Um 16.45 Uhr wird über die Große Anfrage der Fraktion der FDP zum Thema "Zukunft der Forstwirtschaft in Hessen" (19/5137) diskutiert. Hessen ist das waldreichste Bundesland in der Bundesrepublik Deutschland. Mehr als 42 % der Fläche sind mit Wald bedeckt. Mit Abstand größter Waldbesitzer in Hessen ist das Land selbst. Ihm gehören 38 % der gesamten Waldfläche. 36 % sind Körperschaftswald. Dieser verteilt sich auf 418 Gemeinden beziehungsweise Städte. Ein Viertel der Waldfläche ist Privatwald einschließlich Gemeinschaftswald. Ein Drittel des Privatwaldes ist bäuerlicher Kleinprivatwald. In Hessen gibt es rund 60.000 Waldbesitzer. Insofern ist die Waldwirtschaft ein wichtiger Wirtschaftszweig, der seit Jahrhunderten nachhaltig arbeitet.
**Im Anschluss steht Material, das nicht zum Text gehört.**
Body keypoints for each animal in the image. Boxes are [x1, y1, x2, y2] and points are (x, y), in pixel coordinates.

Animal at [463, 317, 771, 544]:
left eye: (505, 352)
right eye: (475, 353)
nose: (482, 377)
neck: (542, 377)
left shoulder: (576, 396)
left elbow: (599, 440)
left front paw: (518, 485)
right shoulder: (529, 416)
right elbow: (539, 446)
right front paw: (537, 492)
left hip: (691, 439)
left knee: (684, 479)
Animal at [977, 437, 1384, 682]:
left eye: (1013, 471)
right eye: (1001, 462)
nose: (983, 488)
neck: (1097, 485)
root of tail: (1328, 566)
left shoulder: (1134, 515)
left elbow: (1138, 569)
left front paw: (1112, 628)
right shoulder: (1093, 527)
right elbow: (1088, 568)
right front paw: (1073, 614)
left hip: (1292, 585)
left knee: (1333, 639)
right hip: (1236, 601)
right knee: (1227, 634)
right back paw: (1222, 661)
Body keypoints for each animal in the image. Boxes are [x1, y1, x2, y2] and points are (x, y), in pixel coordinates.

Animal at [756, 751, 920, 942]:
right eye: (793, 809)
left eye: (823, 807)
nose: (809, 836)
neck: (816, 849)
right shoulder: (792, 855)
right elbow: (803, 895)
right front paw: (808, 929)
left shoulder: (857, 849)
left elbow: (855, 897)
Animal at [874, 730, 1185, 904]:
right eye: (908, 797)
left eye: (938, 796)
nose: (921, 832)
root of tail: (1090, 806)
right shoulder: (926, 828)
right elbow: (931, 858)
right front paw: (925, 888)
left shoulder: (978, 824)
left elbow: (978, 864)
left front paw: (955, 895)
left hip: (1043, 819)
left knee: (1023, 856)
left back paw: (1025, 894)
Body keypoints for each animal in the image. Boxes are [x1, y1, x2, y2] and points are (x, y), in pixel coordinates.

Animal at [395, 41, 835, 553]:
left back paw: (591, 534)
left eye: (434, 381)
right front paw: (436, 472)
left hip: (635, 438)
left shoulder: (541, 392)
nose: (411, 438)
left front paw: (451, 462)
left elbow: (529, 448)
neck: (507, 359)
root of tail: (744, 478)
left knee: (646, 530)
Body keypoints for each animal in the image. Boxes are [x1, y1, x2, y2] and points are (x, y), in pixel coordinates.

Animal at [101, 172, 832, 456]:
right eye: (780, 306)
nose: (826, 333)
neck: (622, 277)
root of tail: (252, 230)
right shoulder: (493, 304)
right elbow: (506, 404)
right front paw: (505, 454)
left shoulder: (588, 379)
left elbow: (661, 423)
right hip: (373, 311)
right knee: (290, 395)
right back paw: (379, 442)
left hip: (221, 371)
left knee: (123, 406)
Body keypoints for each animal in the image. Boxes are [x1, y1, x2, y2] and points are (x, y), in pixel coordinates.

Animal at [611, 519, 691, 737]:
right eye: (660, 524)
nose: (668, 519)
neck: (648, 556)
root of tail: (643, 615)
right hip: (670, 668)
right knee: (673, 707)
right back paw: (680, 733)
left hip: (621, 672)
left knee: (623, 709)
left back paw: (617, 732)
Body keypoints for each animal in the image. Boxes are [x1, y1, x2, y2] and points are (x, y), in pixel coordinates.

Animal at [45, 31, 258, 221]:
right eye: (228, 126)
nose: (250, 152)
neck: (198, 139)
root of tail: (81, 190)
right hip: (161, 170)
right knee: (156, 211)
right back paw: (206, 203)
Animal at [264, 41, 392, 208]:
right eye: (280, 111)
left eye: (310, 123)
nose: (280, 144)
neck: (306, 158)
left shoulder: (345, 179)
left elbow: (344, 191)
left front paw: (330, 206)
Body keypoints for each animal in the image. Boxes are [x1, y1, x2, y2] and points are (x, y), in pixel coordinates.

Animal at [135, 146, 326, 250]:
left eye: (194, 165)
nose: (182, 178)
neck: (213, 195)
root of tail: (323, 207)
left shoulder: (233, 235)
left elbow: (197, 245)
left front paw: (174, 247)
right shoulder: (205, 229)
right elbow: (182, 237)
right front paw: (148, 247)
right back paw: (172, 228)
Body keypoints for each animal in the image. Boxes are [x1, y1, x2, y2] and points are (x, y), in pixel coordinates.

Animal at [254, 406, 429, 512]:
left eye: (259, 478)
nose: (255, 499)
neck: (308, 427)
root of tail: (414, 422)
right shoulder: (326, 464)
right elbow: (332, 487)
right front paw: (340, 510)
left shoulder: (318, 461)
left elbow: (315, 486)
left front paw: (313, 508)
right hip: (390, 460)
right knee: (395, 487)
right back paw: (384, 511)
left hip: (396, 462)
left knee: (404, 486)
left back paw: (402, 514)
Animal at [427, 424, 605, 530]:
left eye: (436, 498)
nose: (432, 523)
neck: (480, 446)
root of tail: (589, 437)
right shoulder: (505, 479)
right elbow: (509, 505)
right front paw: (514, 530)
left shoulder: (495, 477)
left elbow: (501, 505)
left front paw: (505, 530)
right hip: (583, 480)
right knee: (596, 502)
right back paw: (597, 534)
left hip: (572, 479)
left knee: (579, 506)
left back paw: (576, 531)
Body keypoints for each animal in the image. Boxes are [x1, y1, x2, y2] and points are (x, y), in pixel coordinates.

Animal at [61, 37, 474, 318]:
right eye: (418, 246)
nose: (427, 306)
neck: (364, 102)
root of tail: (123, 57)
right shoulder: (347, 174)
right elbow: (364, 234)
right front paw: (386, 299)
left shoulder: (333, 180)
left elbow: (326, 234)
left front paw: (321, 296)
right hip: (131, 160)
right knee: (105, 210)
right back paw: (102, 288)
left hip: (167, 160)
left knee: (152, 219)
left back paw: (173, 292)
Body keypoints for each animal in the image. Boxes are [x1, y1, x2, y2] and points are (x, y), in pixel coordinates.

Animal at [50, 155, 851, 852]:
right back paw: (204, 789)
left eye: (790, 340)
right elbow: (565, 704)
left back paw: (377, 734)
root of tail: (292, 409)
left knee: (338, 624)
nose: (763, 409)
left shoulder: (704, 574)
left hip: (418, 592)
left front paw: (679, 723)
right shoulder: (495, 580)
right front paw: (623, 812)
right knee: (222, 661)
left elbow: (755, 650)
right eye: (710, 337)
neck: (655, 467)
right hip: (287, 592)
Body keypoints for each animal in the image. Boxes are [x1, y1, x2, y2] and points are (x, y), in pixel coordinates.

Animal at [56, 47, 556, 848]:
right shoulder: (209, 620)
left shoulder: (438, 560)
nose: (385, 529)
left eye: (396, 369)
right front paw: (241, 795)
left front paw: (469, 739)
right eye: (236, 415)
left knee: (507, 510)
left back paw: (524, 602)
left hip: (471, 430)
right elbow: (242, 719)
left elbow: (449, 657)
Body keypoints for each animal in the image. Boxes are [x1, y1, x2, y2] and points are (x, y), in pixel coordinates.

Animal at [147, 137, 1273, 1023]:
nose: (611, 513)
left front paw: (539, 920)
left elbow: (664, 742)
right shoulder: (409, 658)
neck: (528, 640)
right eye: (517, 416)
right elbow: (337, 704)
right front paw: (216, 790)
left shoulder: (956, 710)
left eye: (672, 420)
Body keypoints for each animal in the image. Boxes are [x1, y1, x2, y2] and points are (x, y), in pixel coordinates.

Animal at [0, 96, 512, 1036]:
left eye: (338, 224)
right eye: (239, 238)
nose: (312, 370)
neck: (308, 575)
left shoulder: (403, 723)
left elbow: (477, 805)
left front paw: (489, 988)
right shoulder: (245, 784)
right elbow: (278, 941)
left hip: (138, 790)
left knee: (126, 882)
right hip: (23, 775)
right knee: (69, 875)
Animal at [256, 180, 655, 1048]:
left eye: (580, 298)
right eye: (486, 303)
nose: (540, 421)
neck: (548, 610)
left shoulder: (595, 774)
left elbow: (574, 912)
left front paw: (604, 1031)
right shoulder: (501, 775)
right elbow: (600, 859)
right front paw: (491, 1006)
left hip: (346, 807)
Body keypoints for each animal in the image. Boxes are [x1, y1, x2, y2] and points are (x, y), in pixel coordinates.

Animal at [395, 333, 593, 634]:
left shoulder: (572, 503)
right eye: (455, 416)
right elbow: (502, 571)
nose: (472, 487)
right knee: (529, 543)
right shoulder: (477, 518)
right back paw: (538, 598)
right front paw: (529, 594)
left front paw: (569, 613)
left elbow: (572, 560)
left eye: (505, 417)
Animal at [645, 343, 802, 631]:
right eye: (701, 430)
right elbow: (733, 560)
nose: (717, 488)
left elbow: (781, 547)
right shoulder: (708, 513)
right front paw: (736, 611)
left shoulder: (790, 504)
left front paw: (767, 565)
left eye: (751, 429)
Die 57 Fragen der Fraktion der FDP beziehen sich unter anderem auf die Thematik, dass im Spannungsfeld zwischen Umwelt, Erholungsfunktion, Holzwirtschaft und Kartellrecht es gelte, die Zukunft der Wald- und Holzwirtschaft in Hessen zu gestalten und dabei nicht einseitige Maßnahmen zu ergreifen. Redezeit: Eine Stunde.

Ab 17.45 Uhr kommen die Beschlussempfehlungen der Ausschüsse zu den Petitionen sowie die Beschlussempfehlungen und Berichte der Ausschüsse ohne Aussprache zum Aufruf – mit diesem Tagesordnungspunkt endet der Plenarmittwoch.